Hollandalı fizikçi Pieter van Musschenbroek’in Leyden Üniversitesi’ndeyken yaptığı elektrik depolayan aygıtı, kondansatörlerin ilk hali gibiydi. Elektrik bilinen ve sürtünme yoluyla elde edilebilen bir olguydu. 1700’lü yılların başında bu konu üzerinde çalışan biliminsanları elektrik elde etmenin yanında bu enerjiyi depolamanın yollarını arıyorlardı.
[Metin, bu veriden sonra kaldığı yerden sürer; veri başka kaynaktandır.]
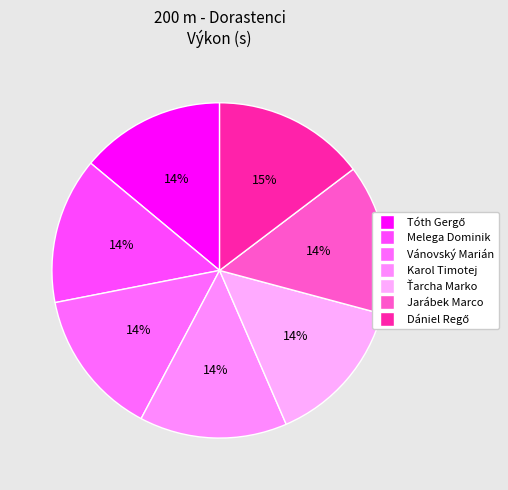

How many slices are in this pie chart?

7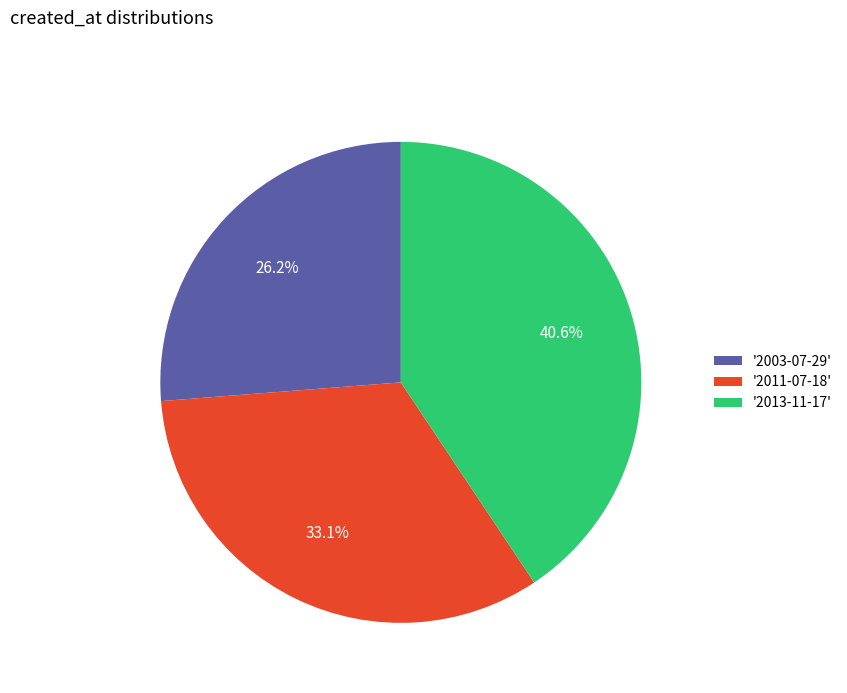

What percentage is NOT represented by '2013-11-17'?

59.4%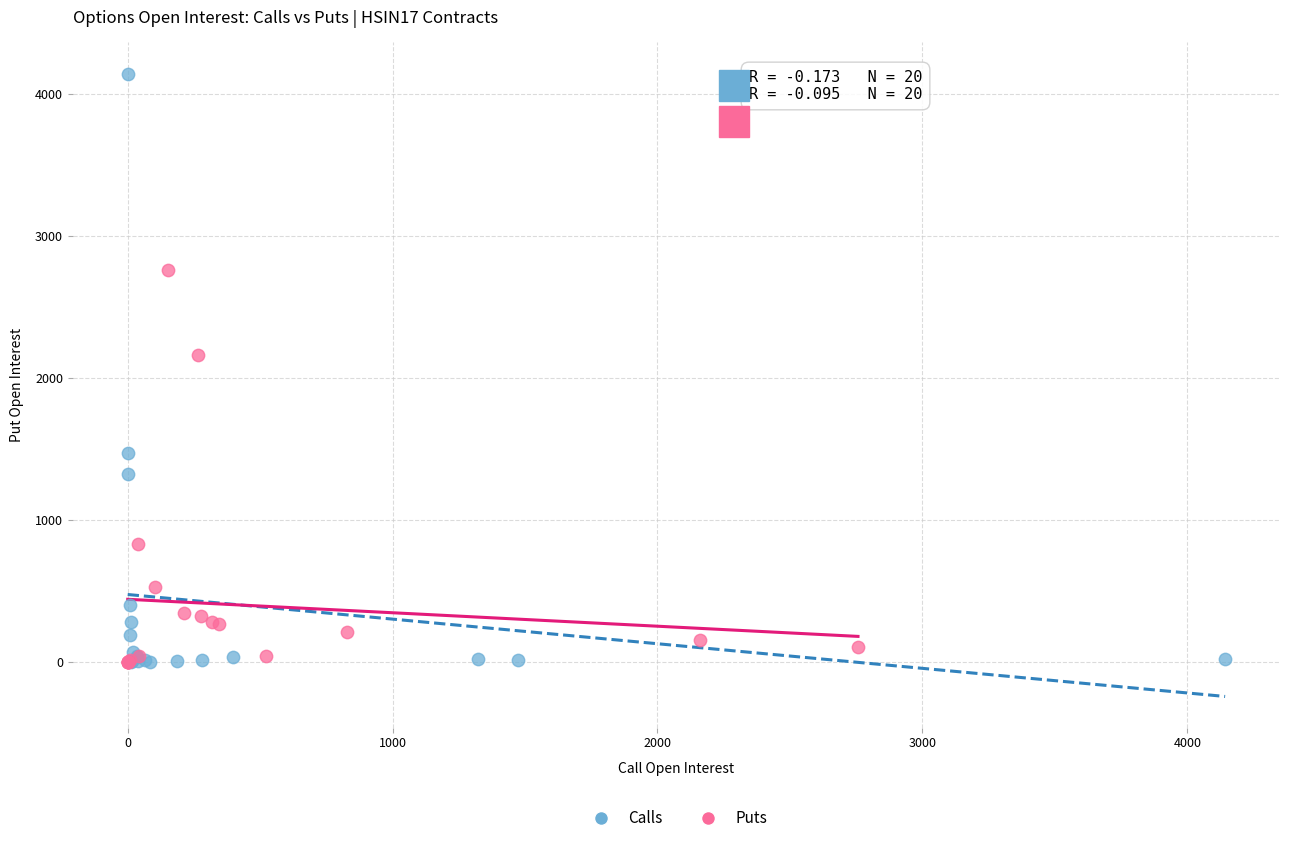

Which series contains the highest Y value?

Calls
Musschenbroek, yalıtkan ipekten iplerle asılmış metal bir kabın içine su koydu ve bir tıpanın içinden suya pirinçten bir tel daldırdı. Suda bir elektik yükü oluşmuştu fakat bir süre kimse bunun farkına varmadı. Kimse rastlantı eseri bir asistan kabı kaldırıp tıpanın dışındaki pirinç tele dokunana kadar alette ne kadar elektrik biriktiğini fark etmemişti. Kap aniden biriktirdiği bütün yükünü boşalttı ve asistanın bir şok geçirmesine neden oldu. Bu bir insanı çarpan ilk yapay yüksek elektrik yüküydü.

Leyden kabının elektrik depolayabiliyor olması çeşitli çalışmaların başlangıcı oldu. Hastalıkların elektrikle tedavi edilmesi ve diğer elektrik deneyleri bu sayede başladı.

Aynı tarihlerde neredeyse eş zamanlı olarak Alman fizikçi Ewald Georg von Kleist da benzer bir aygıt yapmıştı. Şarjın kuvvetiniyse yanlışlıkla kendi üzerine boşaltarak keşfetti. Bu olay onu o kadar etkilemişti ki, kral olacağını bilse bile bir daha bu şoku yaşamak istemediğini söyleyerek çalışmalarına son verdi. Musschenbroek’in aygıtını popülerleştirmesi ve Hollanda’da Leyden Üniversitesi’nde yaşaması nedeniyle elektrik depolayan aygıta “Leyden Kavanozu” dendi.